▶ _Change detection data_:
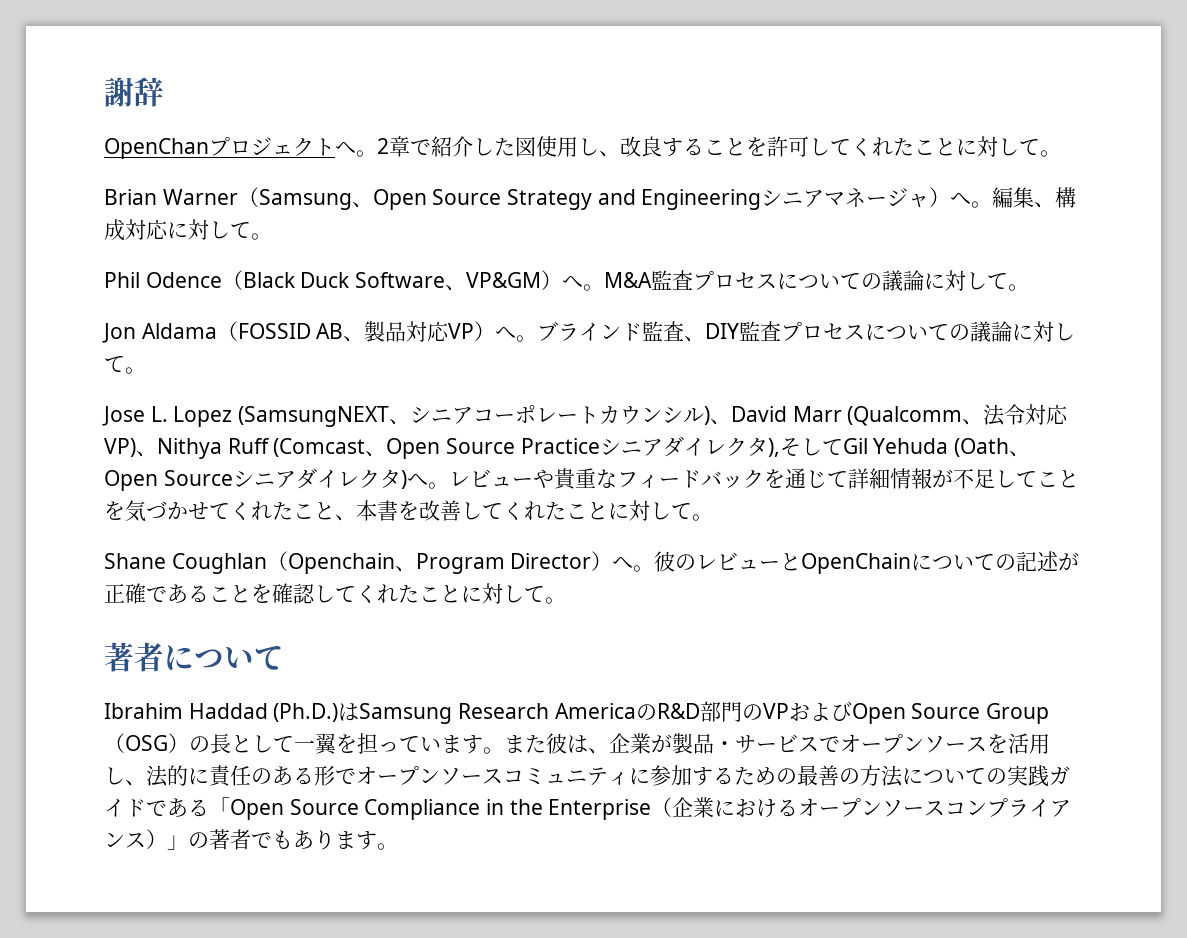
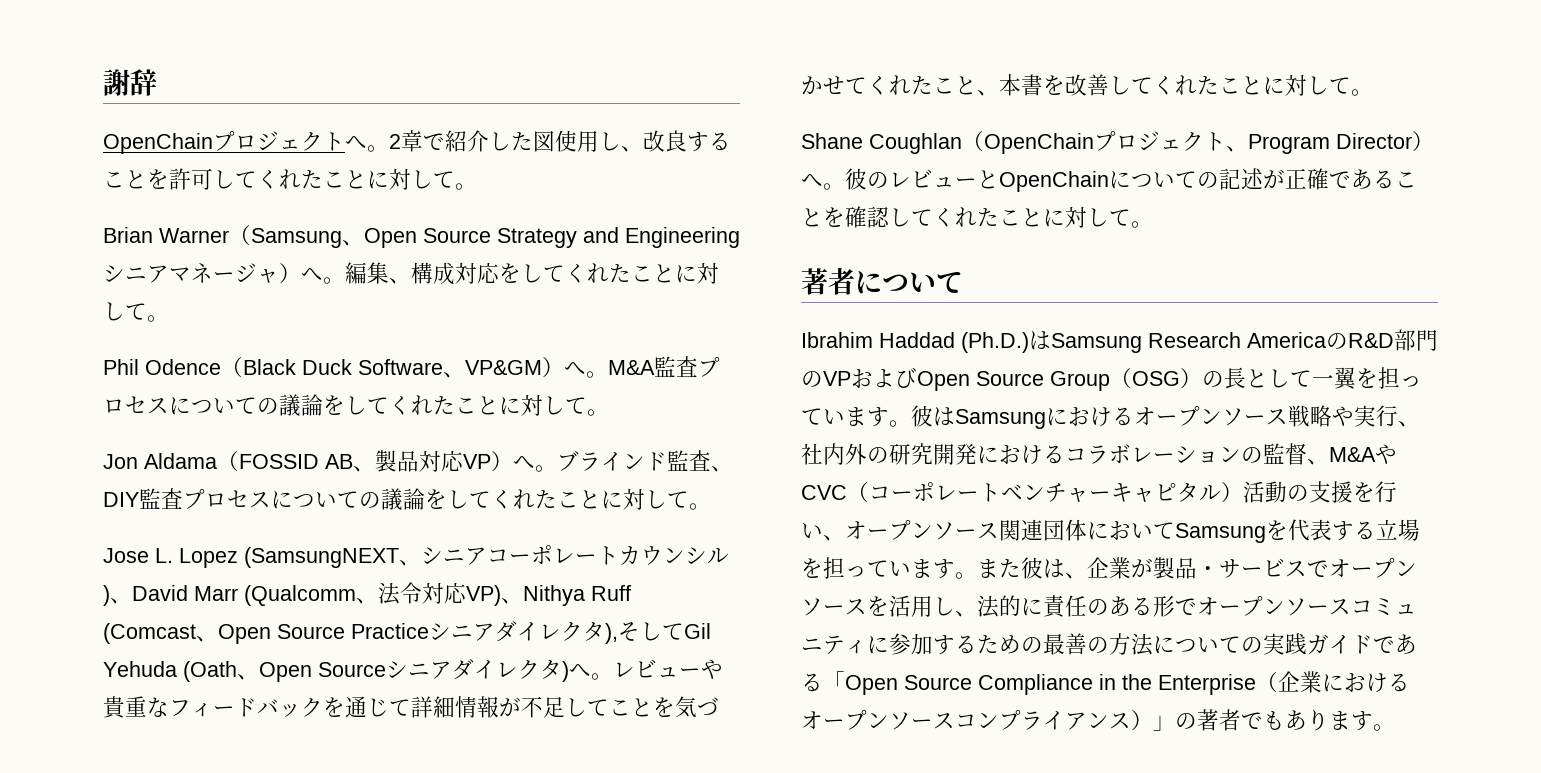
[104,138,209,159] OpenChan -> [103,133,213,154] OpenChain
(168, 229) none -> [499,263,675,283] をしてくれたこと
(925, 280) none -> [323,395,499,415] をしてくれたこと
(1013, 331) none -> [425,489,601,509] をしてくれたこと
[287,553,395,574] Openchain -> [984,131,1226,154] OpenChainプロジェクト
(504, 750) none -> [911,405,1420,429] [801,443,1397,465] [801,481,1397,503] [801,519,1420,543] [801,557,977,579] 彼はSamsungにおけるオープンソース戦略や実行、社内外の研究開発におけるコラボレーションの監督、M&AやCVC（コーポレートベンチャーキャピタル）活動の支援を行い、オープンソース関連団体においてSamsungを代表する立場を担っています。

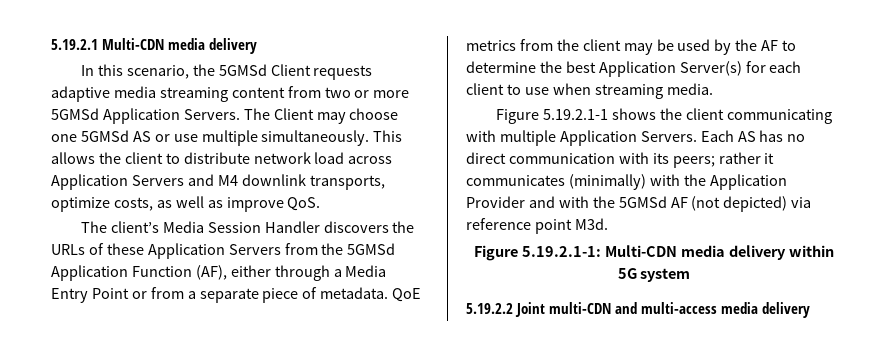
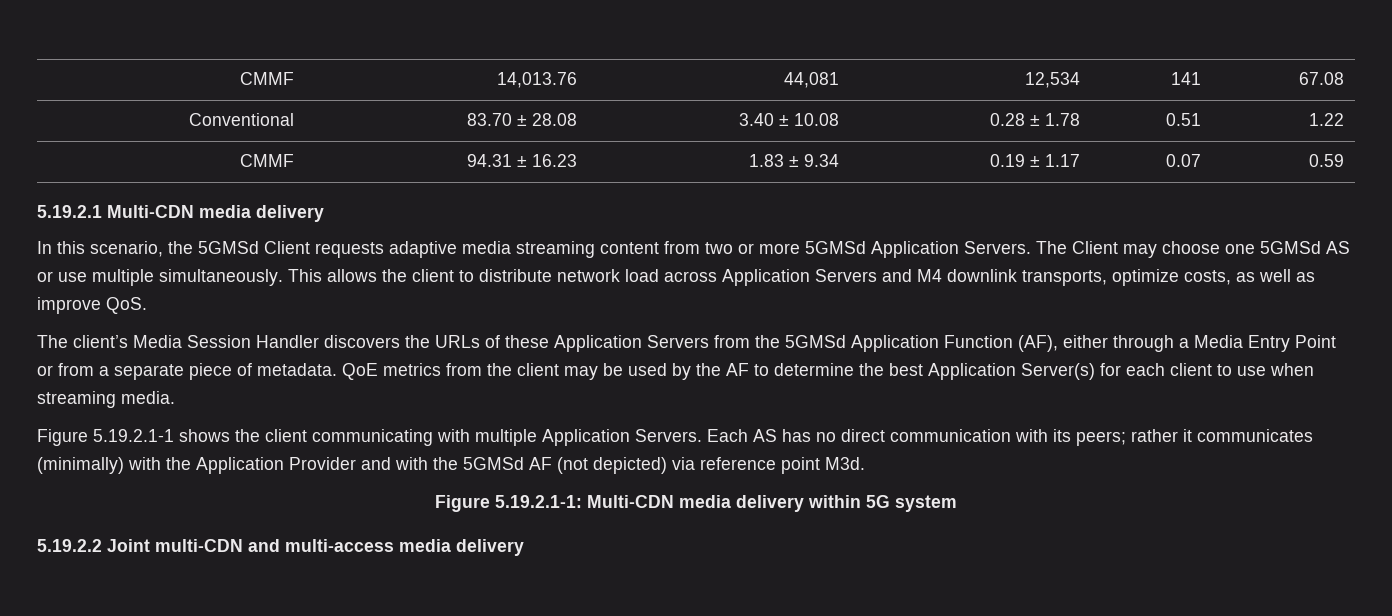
(51, 44) none -> [239,72,294,85] [496,72,577,88] [783,72,839,88] [1024,72,1080,88] [1170,72,1201,85] [1298,72,1344,85] [188,113,294,126] [466,113,577,126] [738,113,839,126] [989,113,1080,126] [1165,113,1201,126] [1308,113,1344,126] [239,154,294,167] [466,154,577,167] [748,154,839,167] [989,154,1080,167] [1165,154,1201,167] [1308,154,1344,167] CMMF | 14,013.76 | 44,081 | 12,534 | 141 | 67.08 // Conventional | 83.70 ± 28.08 | 3.40 ± 10.08 | 0.28 ± 1.78 | 0.51 | 1.22 // CMMF | 94.31 ± 16.23 | 1.83 ± 9.34 | 0.19 ± 1.17 | 0.07 | 0.59 //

▶ _Your task_:
Which lines of the records above contain the word "をしてくれたこと"? Show each of them.

▶ _Answer for the task_:
(168, 229) none -> [499,263,675,283] をしてくれたこと
(925, 280) none -> [323,395,499,415] をしてくれたこと
(1013, 331) none -> [425,489,601,509] をしてくれたこと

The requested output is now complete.